Main Results (Task 1: Honorific Classification)

Model Accuracy F1
Dictionary-Based 88.37 88.64
LSTM 93.47 91.34
Javanese BERT (Fine-tuned) 93.91 93.97
Javanese DistilBERT (Fine-tuned) 95.65 95.66
GPT-4o (Zero-shot) 53.50 40.70
Gemini 1.5 Pro (Zero-shot) 50.70 45.40
Llama 3.1 8B (Zero-shot) 43.00 24.00

Ablation Study (GPT-4o Classification Performance Per Level)

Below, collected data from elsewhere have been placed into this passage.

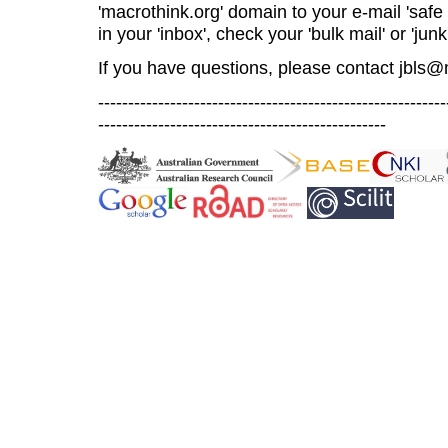
'macrothink.org' domain to your e-mail 'safe l
in your 'inbox', check your 'bulk mail' or 'junk
If you have questions, please contact
jbls@
----------------------------------------------------------
------------------------------------------------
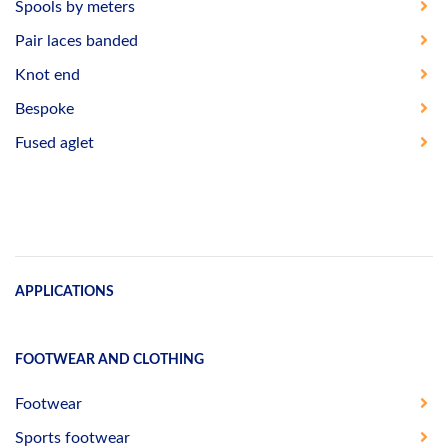
Spools by meters
Pair laces banded
Knot end
Bespoke
Fused aglet
APPLICATIONS
FOOTWEAR AND CLOTHING
Footwear
Sports footwear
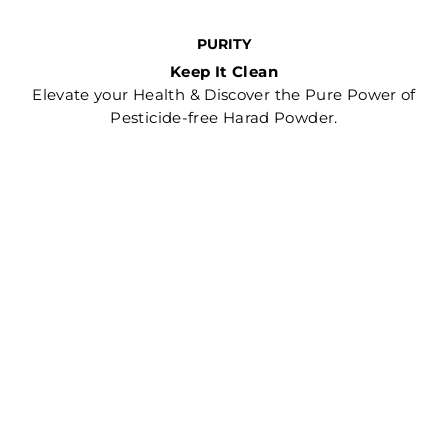
PURITY
Keep It Clean
Elevate your Health & Discover the Pure Power of
Pesticide-free Harad Powder.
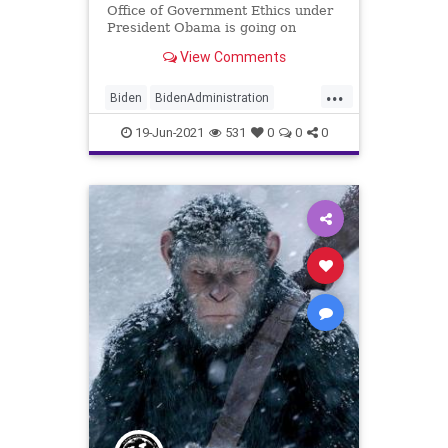
Office of Government Ethics under
President Obama is going on
record saying that the Biden...
View Comments
...
Biden
BidenAdministration
Cronyism
CRT
Ethics
19-Jun-2021
531
0
0
0
GreatReset
Marxism
Nepotism
News
Oligarchy
UndergroundUSA
WhiteHouse
Woke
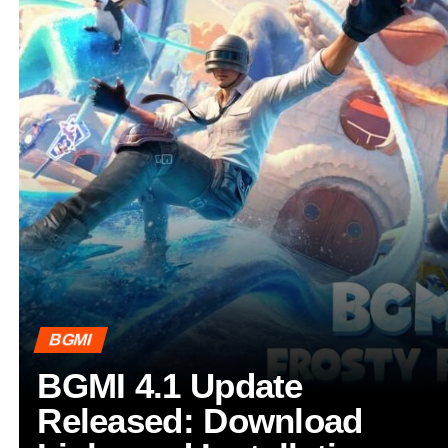
BGMI
BGMI 4.1 Update
Released: Download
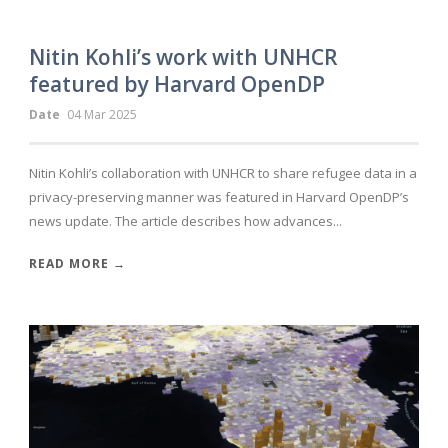
Nitin Kohli’s work with UNHCR
featured by Harvard OpenDP
Date
04 Mar 2025
Nitin Kohli’s collaboration with UNHCR to share refugee data in a
privacy-preserving manner was featured in Harvard OpenDP’s
news update. The article describes how advances...
READ MORE →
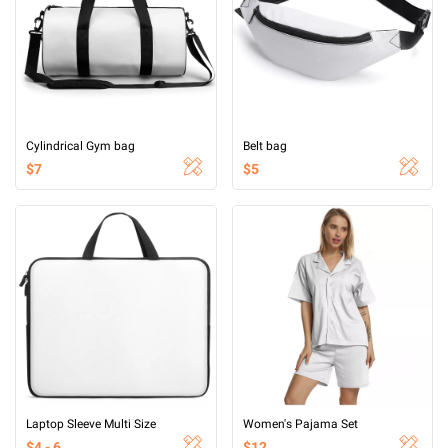
Cylindrical Gym bag
Belt bag
$7
$5
Laptop Sleeve Multi Size
Women's Pajama Set
$4 - 6
$12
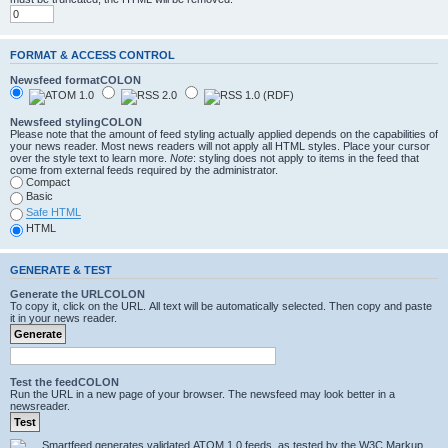
FORMAT & ACCESS CONTROL
Newsfeed formatCOLON
Newsfeed stylingCOLON
Please note that the amount of feed styling actually applied depends on the capabilities of
your news reader. Most news readers will not apply all HTML styles. Place your cursor
over the style text to learn more.
Note
: styling does not apply to items in the feed that
come from external feeds required by the administrator.
Compact
Basic
Safe HTML
HTML
GENERATE & TEST
Generate the URLCOLON
To copy it, click on the URL. All text will be automatically selected. Then copy and paste
it in your news reader.
Test the feedCOLON
Run the URL in a new page of your browser. The newsfeed may look better in a
newsreader.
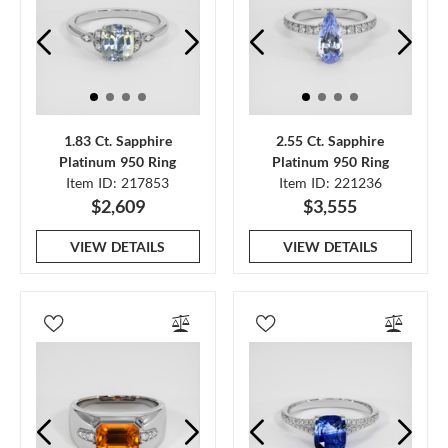
1.83 Ct. Sapphire
2.55 Ct. Sapphire
Platinum 950 Ring
Platinum 950 Ring
Item ID: 217853
Item ID: 221236
$2,609
$3,555
VIEW DETAILS
VIEW DETAILS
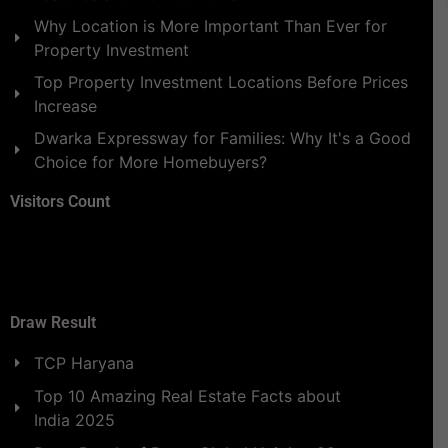
Why Location is More Important Than Ever for
Property Investment
Top Property Investment Locations Before Prices
Increase
Dwarka Expressway for Families: Why It's a Good
Choice for More Homebuyers?
Visitors Count
Draw Result
TCP Haryana
Top 10 Amazing Real Estate Facts about
India 2025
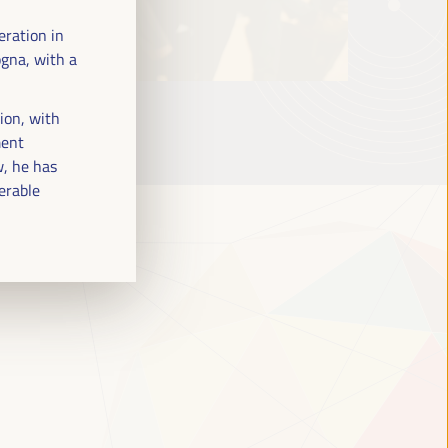
eration in
ogna, with a
tion, with
ment
w, he has
nerable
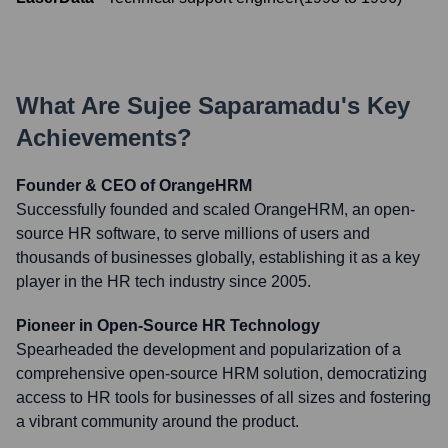
What Are
Sujee Saparamadu
's Key
Achievements?
Founder & CEO of OrangeHRM
Successfully founded and scaled OrangeHRM, an open-
source HR software, to serve millions of users and
thousands of businesses globally, establishing it as a key
player in the HR tech industry since 2005.
Pioneer in Open-Source HR Technology
Spearheaded the development and popularization of a
comprehensive open-source HRM solution, democratizing
access to HR tools for businesses of all sizes and fostering
a vibrant community around the product.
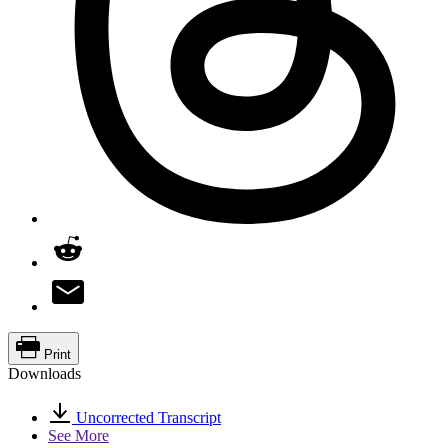
Print
Downloads
Uncorrected Transcript
See More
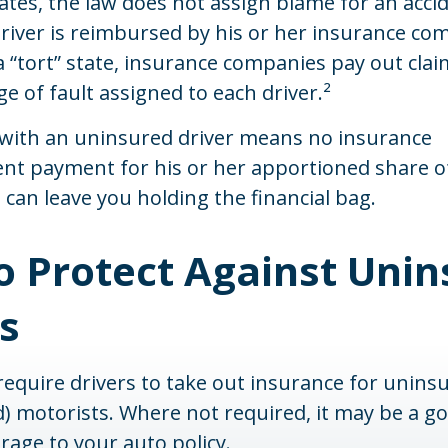
tates, the law does not assign blame for an accid
driver is reimbursed by his or her insurance co
 “tort” state, insurance companies pay out cla
e of fault assigned to each driver.²
 with an uninsured driver means no insurance
t payment for his or her apportioned share o
can leave you holding the financial bag.
o Protect Against Unin
s
equire drivers to take out insurance for unins
 motorists. Where not required, it may be a go
rage to your auto policy.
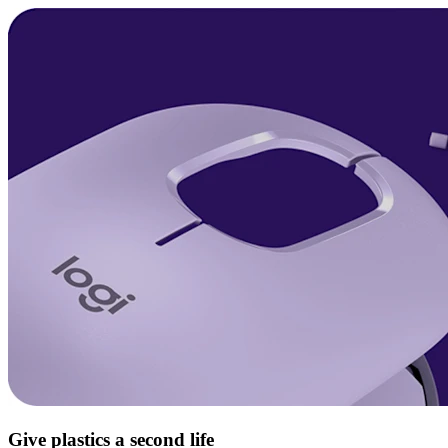
Give plastics a second life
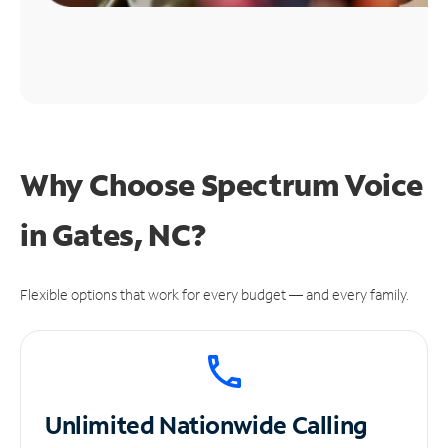
Why Choose Spectrum Voice
in Gates, NC?
Flexible options that work for every budget — and every family.
Unlimited
Nationwide Calling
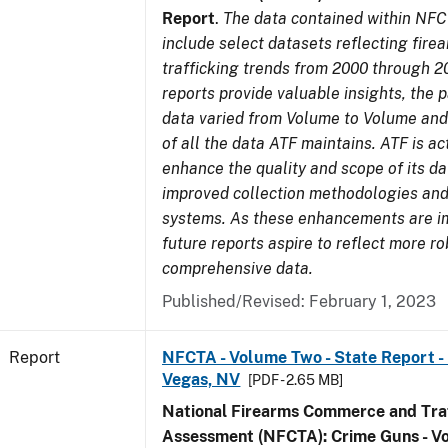
Report
.
The data contained within NFC
include select datasets reflecting fir
trafficking trends from 2000 through 2
reports provide valuable insights, the 
data varied from Volume to Volume and 
of all the data ATF maintains. ATF is ac
enhance the quality and scope of its d
improved collection methodologies and
systems. As these enhancements are 
future reports aspire to reflect more r
comprehensive data.
Published/Revised: February 1, 2023
Report
NFCTA - Volume Two - State Report - L
Vegas, NV
[PDF - 2.65 MB]
National Firearms Commerce and Traf
Assessment (NFCTA): Crime Guns - V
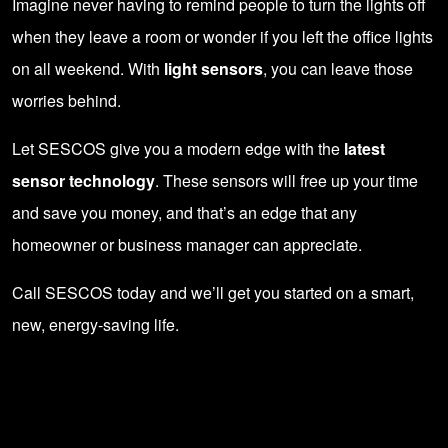
Imagine never having to remind people to turn the lights off
when they leave a room or wonder if you left the office lights
on all weekend. With
light sensors
, you can leave those
worries behind.
Let SESCOS give you a modern edge with the
latest
sensor technology
. These sensors will free up your time
and save you money, and that’s an edge that any
homeowner or business manager can appreciate.
Call SESCOS today and we’ll get you started on a smart,
new, energy-saving life.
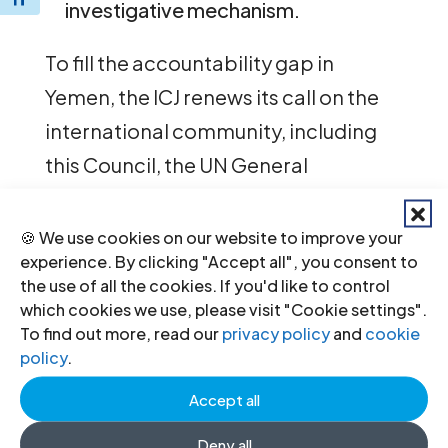
investigative mechanism.
To fill the accountability gap in
Yemen, the ICJ renews its call on the
international community, including
this Council, the UN General
Assembly, and their Member States
to establish an independent
🍪 We use cookies on our website to improve your
experience. By clicking "Accept all", you consent to
international mechanism to:
the use of all the cookies. If you'd like to control
which cookies we use, please visit "Cookie settings".
investigate, collect and preserve
To find out more, read our
privacy policy
and
cookie
evidence;
policy
.
prepare files for possible future
criminal prosecutions; and
Accept all
publicly report on the most serious
Deny all
violations of international law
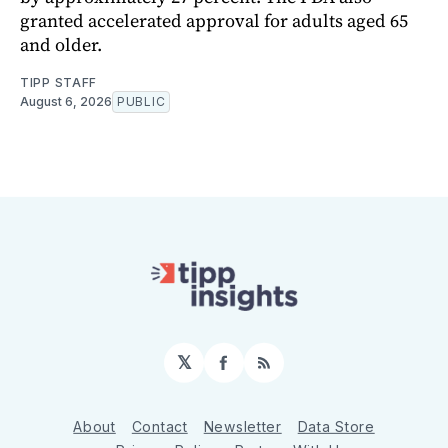
granted accelerated approval for adults aged 65
and older.
TIPP STAFF
August 6, 2026
PUBLIC
𝕏
Facebook
RSS
About
Contact
Newsletter
Data Store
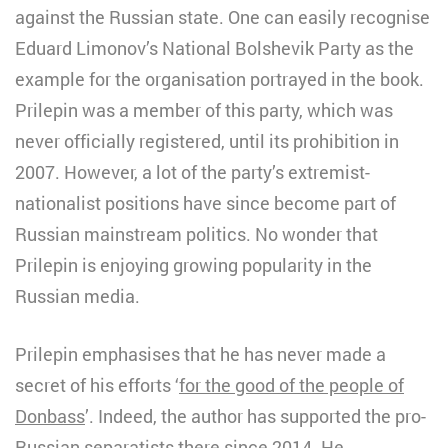
against the Russian state. One can easily recognise
Eduard Limonov’s National Bolshevik Party as the
example for the organisation portrayed in the book.
Prilepin was a member of this party, which was
never officially registered, until its prohibition in
2007. However, a lot of the party’s extremist-
nationalist positions have since become part of
Russian mainstream politics. No wonder that
Prilepin is enjoying growing popularity in the
Russian media.
Prilepin emphasises that he has never made a
secret of his efforts ‘
for the good of the people of
Donbass
’. Indeed, the author has supported the pro-
Russian separatists there since 2014. He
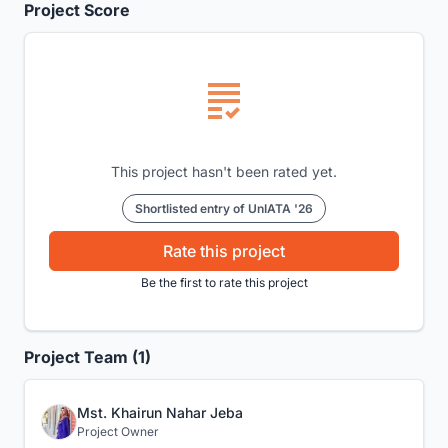
Project Score
This project hasn't been rated yet.
Shortlisted entry of UnIATA '26
Rate this project
Be the first to rate this project
Project Team (1)
Mst. Khairun Nahar Jeba
Project Owner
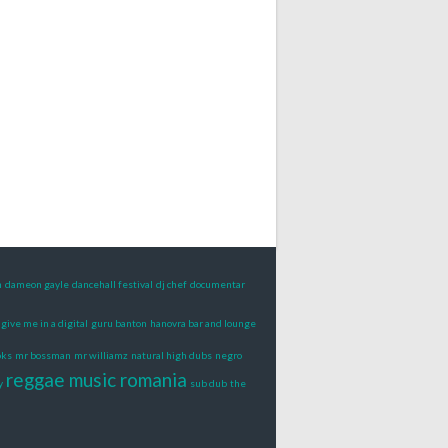
n
dameon gayle
dancehall festival
dj chef
documentar
give me in a digital
guru banton
hanovra bar and lounge
oks
mr bossman
mr williamz
natural high dubs
negro
reggae music romania
y
sub dub
the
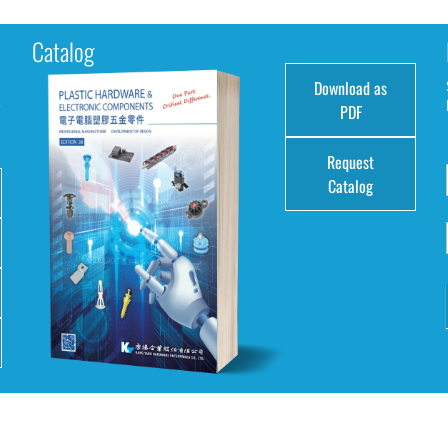
Catalog
Download as
e
PDF
Request
Catalog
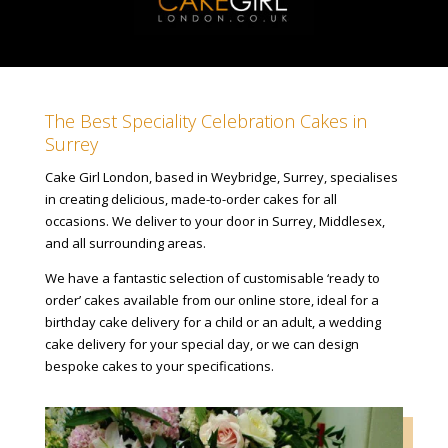
The Best Speciality Celebration Cakes in
Surrey
Cake Girl London, based in Weybridge, Surrey, specialises
in creating delicious, made-to-order cakes for all
occasions. We deliver to your door in Surrey, Middlesex,
and all surrounding areas.
We have a fantastic selection of customisable ‘ready to
order’ cakes available from our online store, ideal for a
birthday cake delivery for a child or an adult, a wedding
cake delivery for your special day, or we can design
bespoke cakes to your specifications.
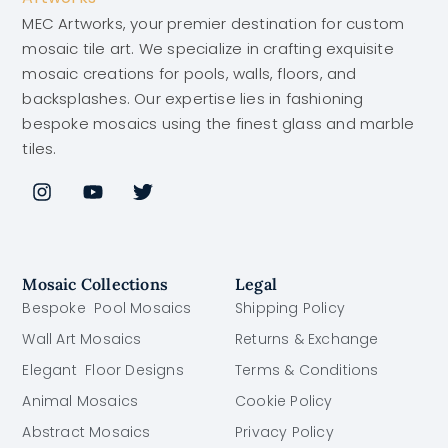
MEC Artworks, your premier destination for custom
mosaic tile art. We specialize in crafting exquisite
mosaic creations for pools, walls, floors, and
backsplashes. Our expertise lies in fashioning
bespoke mosaics using the finest glass and marble
tiles.
Mosaic Collections
Legal
Bespoke Pool Mosaics
Shipping Policy
Wall Art Mosaics
Returns & Exchange
Elegant Floor Designs
Terms & Conditions
Animal Mosaics
Cookie Policy
Abstract Mosaics
Privacy Policy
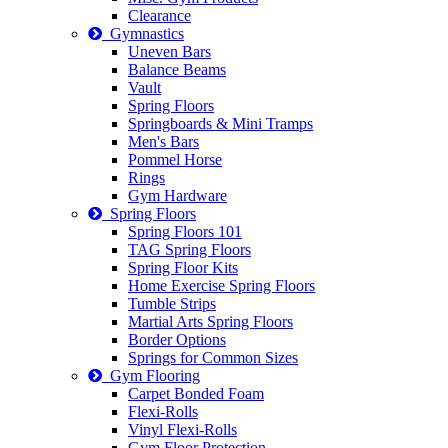
Clearance
Gymnastics
Uneven Bars
Balance Beams
Vault
Spring Floors
Springboards & Mini Tramps
Men's Bars
Pommel Horse
Rings
Gym Hardware
Spring Floors
Spring Floors 101
TAG Spring Floors
Spring Floor Kits
Home Exercise Spring Floors
Tumble Strips
Martial Arts Spring Floors
Border Options
Springs for Common Sizes
Gym Flooring
Carpet Bonded Foam
Flexi-Rolls
Vinyl Flexi-Rolls
Gym Floor Protection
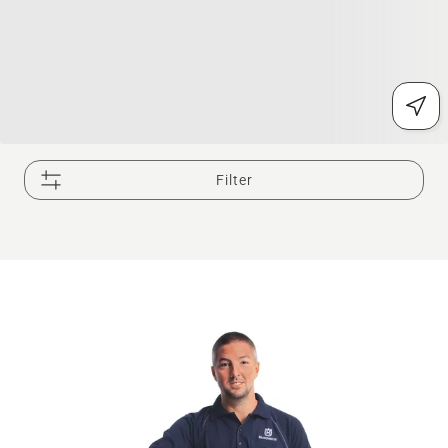
Filter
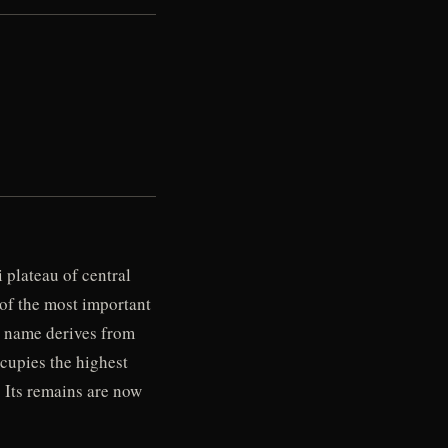
 plateau of central
 of the most important
e name derives from
ccupies the highest
. Its remains are now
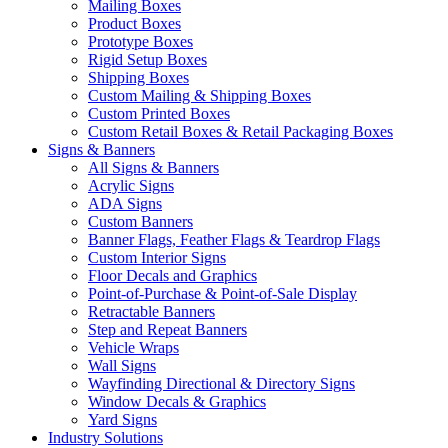
Mailing Boxes
Product Boxes
Prototype Boxes
Rigid Setup Boxes
Shipping Boxes
Custom Mailing & Shipping Boxes
Custom Printed Boxes
Custom Retail Boxes & Retail Packaging Boxes
Signs & Banners
All Signs & Banners
Acrylic Signs
ADA Signs
Custom Banners
Banner Flags, Feather Flags & Teardrop Flags
Custom Interior Signs
Floor Decals and Graphics
Point-of-Purchase & Point-of-Sale Display
Retractable Banners
Step and Repeat Banners
Vehicle Wraps
Wall Signs
Wayfinding Directional & Directory Signs
Window Decals & Graphics
Yard Signs
Industry Solutions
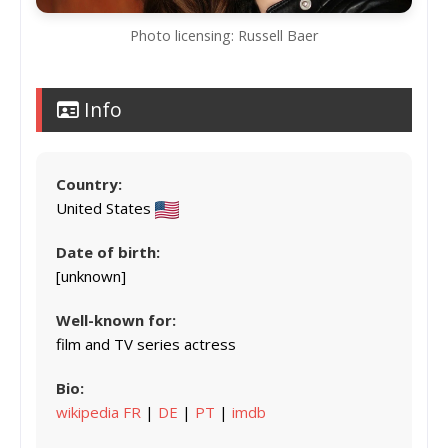
Photo licensing: Russell Baer
Info
Country:
United States
Date of birth:
[unknown]
Well-known for:
film and TV series actress
Bio:
wikipedia FR
|
DE
|
PT
|
imdb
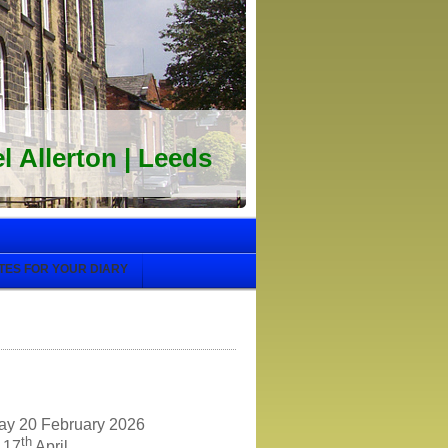
 Allerton | Leeds
TES FOR YOUR DIARY
day 20 February 2026
th
y 17
April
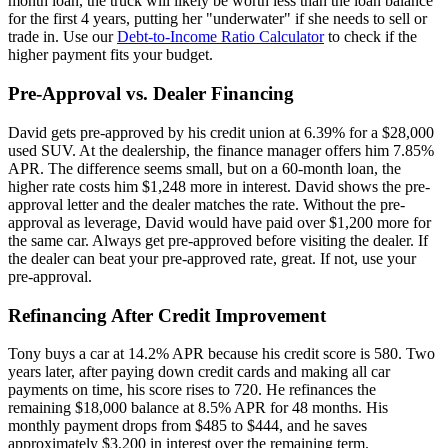
month loan, the truck will likely be worth less than the loan balance
for the first 4 years, putting her "underwater" if she needs to sell or
trade in. Use our
Debt-to-Income Ratio Calculator
to check if the
higher payment fits your budget.
Pre-Approval vs. Dealer Financing
David gets pre-approved by his credit union at 6.39% for a $28,000
used SUV. At the dealership, the finance manager offers him 7.85%
APR. The difference seems small, but on a 60-month loan, the
higher rate costs him $1,248 more in interest. David shows the pre-
approval letter and the dealer matches the rate. Without the pre-
approval as leverage, David would have paid over $1,200 more for
the same car. Always get pre-approved before visiting the dealer. If
the dealer can beat your pre-approved rate, great. If not, use your
pre-approval.
Refinancing After Credit Improvement
Tony buys a car at 14.2% APR because his credit score is 580. Two
years later, after paying down credit cards and making all car
payments on time, his score rises to 720. He refinances the
remaining $18,000 balance at 8.5% APR for 48 months. His
monthly payment drops from $485 to $444, and he saves
approximately $3,200 in interest over the remaining term.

Honorific Level Precision Recall F1
Ngoko 78.00 91.10 84.00
Ngoko Alus 0 0 0
Krama 53.50 26.00 35.00
Krama Alus 29.90 82.40 43.80

Key Findings

  • Fine-tuned specialized models (DistilBERT at 95.65%) far outperform general LLMs (GPT-4o at 53.5%), illustrating that Javanese honorifics remain a major low-resource challenge.
  • GPT-4o completely fails to identify the Ngoko Alus level (F1=0), showing a severe level bias.
  • Closed-source models bias towards the two extreme levels (Ngoko and Krama Alus) in classification, while ignoring the intermediate levels.
  • The rule-based baseline (88.37%) is already quite strong, because honorifics are heavily realized through lexical substitution.
  • In cross-lingual translation, KL divergence and Jensen-Shannon distance indicate a significant vocabulary gap between Javanese and Indonesian.

Highlights & Insights

  • This work is the first to systematically evaluate LLM performance on complex honorific systems, filling a gap in the pragmatic evaluation of low-resource languages.
  • The finding that GPT-4o is completely "blind" to Ngoko Alus is a crucial warning—seemingly "multilingual capabilities" are entirely insufficient at a fine-grained cultural level.
  • The rigorous corpus construction process (scanning → OCR → two-stage native-speaker validation) provides a blueprint for the digitization of other low-resource languages.

Limitations & Future Work

  • The scale of the corpus is relatively small (4,024 sentences), which might be insufficient to train larger models.
  • Only four honorific levels were evaluated, while real-world usage has even more fine-grained distinctions.
  • The effect of fine-tuning general LLMs (e.g., fine-tuning Llama with Unggah-Ungguh) was not tested.
  • vs Japanese Honorific Corpus (Liu & Kobayashi, 2022): The Javanese honorific system is more complex (four levels vs the Japanese "Keigo/Kenjougo" binary distinction) and exhibits a lower Yule's K value (105.43 vs 125.54), demonstrating higher lexical diversity.
  • vs Wongso et al. (2021): The latter pre-trained Javanese models but did not address the honorific system.
  • vs Marreddy et al. (2022): The latter noted that low-resource language models perform poorly due to the lack of labeled data; this work directly addresses this pain point by constructing a specialized corpus.

Rating

  • Novelty: ⭐⭐⭐⭐ First evaluation benchmark for Javanese honorifics, with a clear and unique problem definition.
  • Experimental Thoroughness: ⭐⭐⭐⭐ Comprehensive coverage of four tasks with comparisons across multiple model types, but the corpus size remains limited.
  • Writing Quality: ⭐⭐⭐⭐ Informative linguistic background and clearly organized experiments.
  • Value: ⭐⭐⭐⭐ Holds significant reference value for research in low-resource NLP and culturally sensitive AI.